A participação de cada pessoa pode variar de acordo com o regime de bens, a existência de ascendentes e as circunstâncias da relação. Separação de fato, contratos, uniões anteriores e patrimônios particulares também podem exigir uma avaliação mais cuidadosa.

Cartórios emitem alerta para casais sem filhos que possuem patrimônio e desejam se organizar
Cartórios emitem alerta para casais sem filhos que possuem patrimônio e desejam se organizar

Quanto do patrimônio pode ser destinado livremente?

Quando existem herdeiros necessários, apenas a parte disponível pode ser destinada livremente. A outra parcela precisa permanecer reservada para essas pessoas, mesmo que o testador prefira beneficiar um irmão, sobrinho, afilhado, amigo ou instituição.

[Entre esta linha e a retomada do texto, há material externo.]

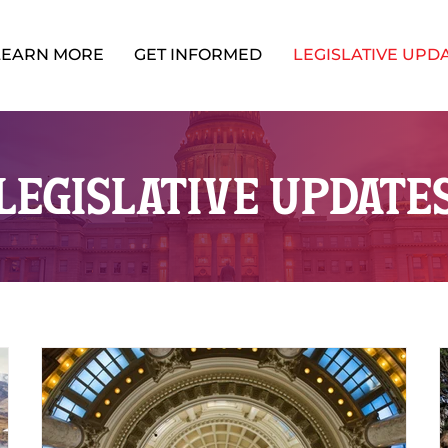
LEARN MORE
GET INFORMED
LEGISLATIVE UPD
LEGISLATIVE UPDATE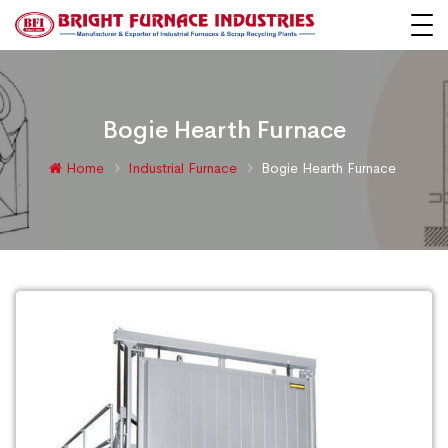
Bogie Hearth Furnace
Home
Industrial Furnace
Bogie Hearth Furnace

Se a disposição ultrapassar o limite permitido, o excesso poderá ser reduzido durante a sucessão. Por isso, não basta relacionar bens e escolher beneficiários. É necessário calcular o patrimônio, identificar os direitos do cônjuge e separar meação de herança.

A meação corresponde à parte que já pertence ao sobrevivente em razão do regime patrimonial do casal. A herança, por sua vez, é formada pelos bens e direitos que efetivamente pertenciam à pessoa falecida e serão transmitidos aos sucessores.

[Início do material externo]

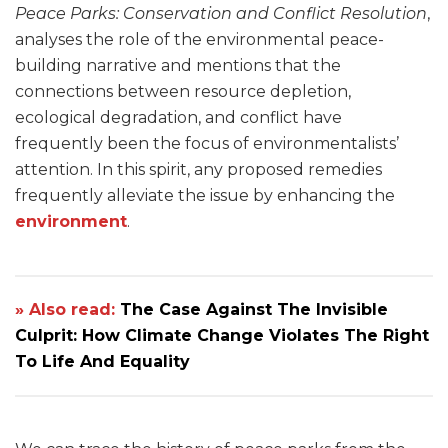
Peace Parks: Conservation and Conflict Resolution
,
analyses the role of the environmental peace-
building narrative and mentions that the
connections between resource depletion,
ecological degradation, and conflict have
frequently been the focus of environmentalists’
attention. In this spirit, any proposed remedies
frequently alleviate the issue by enhancing the
environment
.
» Also read:
The Case Against The Invisible
Culprit: How Climate Change Violates The Right
To Life And Equality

Como organizar imóveis, investimentos e empresas?

Patrimônios diversificados pedem instruções claras. Imóveis podem ser destinados a pessoas diferentes, investimentos podem exigir critérios de divisão e participações empresariais precisam ser compatíveis com o contrato social e os acordos existentes.

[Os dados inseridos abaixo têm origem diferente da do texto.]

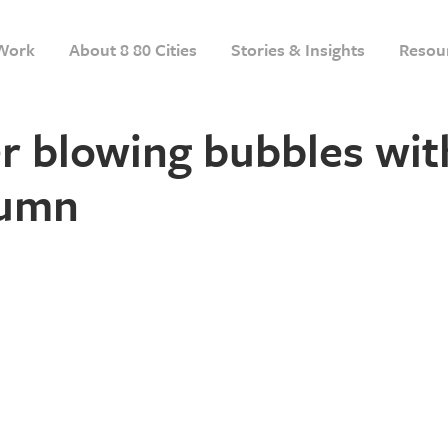
Work
About 8 80 Cities
Stories & Insights
Resou
r blowing bubbles wit
tumn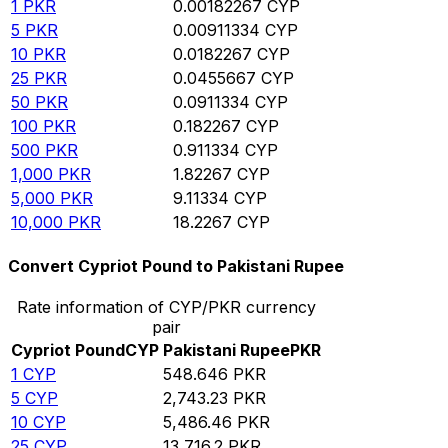
1
PKR
0.00182267
CYP
5
PKR
0.00911334
CYP
10
PKR
0.0182267
CYP
25
PKR
0.0455667
CYP
50
PKR
0.0911334
CYP
100
PKR
0.182267
CYP
500
PKR
0.911334
CYP
1,000
PKR
1.82267
CYP
5,000
PKR
9.11334
CYP
10,000
PKR
18.2267
CYP
Convert Cypriot Pound to Pakistani Rupee
Rate information of CYP/PKR currency
pair
Cypriot Pound
CYP
Pakistani Rupee
PKR
1
CYP
548.646
PKR
5
CYP
2,743.23
PKR
10
CYP
5,486.46
PKR
25
CYP
13,716.2
PKR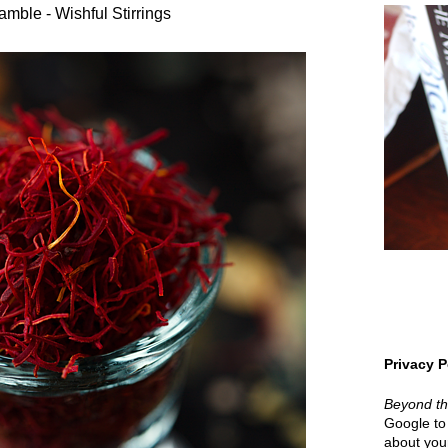
amble - Wishful Stirrings
Privacy P
Beyond t
Google to 
about your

Antes de formalizar as escolhas, convém levantar informações que influenciam diretamente a futura partilha:

  1. 01

    Matrículas atualizadas de todos os imóveis

    Os documentos permitem conferir proprietários, características do bem, restrições, garantias, usufrutos e eventuais pendências registradas.

  2. 02

    Saldos de contas e aplicações financeiras

    O levantamento deve incluir contas bancárias, investimentos, previdência privada e outros ativos mantidos em instituições financeiras.

  3. 03

    Quotas ou ações mantidas em empresas

    Participações societárias precisam ser identificadas com seus respectivos percentuais, valores e regras previstas nos contratos ou estatutos.

  4. 04

    Dívidas e garantias vinculadas ao patrimônio

    Financiamentos, empréstimos, avais, hipotecas e outras obrigações ativas podem influenciar o valor líquido dos bens e a futura partilha.

  5. 05

    Regime de bens do casamento ou da união estável

    Essa informação ajuda a distinguir patrimônio particular e comum, além de esclarecer os direitos do cônjuge ou companheiro.

  6. 06

    Cláusulas societárias sobre o falecimento de sócios

    Contratos e estatutos podem prever continuidade da empresa, entrada de herdeiros, compra das quotas ou apuração dos valores devidos.

O testamento público pode indicar beneficiários e estabelecer condições permitidas, mas não substitui a regularização dos bens. Imóveis sem registro correto, empresas com documentos desatualizados e investimentos não identificados podem dificultar o cumprimento das vontades.

Quais decisões devem ser tomadas antes da assinatura?

O casal deve analisar a sucessão de cada integrante separadamente, pois o testamento é individual. Também é importante pensar no que acontecerá caso um deles faleça primeiro, caso os dois morram em momentos próximos ou caso o beneficiário escolhido não esteja vivo na abertura da sucessão.

A nomeação de um testamenteiro pode ajudar a acompanhar o cumprimento das disposições. O documento também pode ser revogado ou alterado enquanto o testador estiver capaz de manifestar livremente sua vontade, permitindo ajustes após mudanças familiares ou patrimoniais.

Para casais sem filhos, planejar a sucessão evita que crenças equivocadas determinem o destino de imóveis, investimentos e empresas. Com orientação jurídica e testamento público bem elaborado, as escolhas ganham clareza sem ignorar os direitos protegidos dos familiares que a legislação reconhece como herdeiros.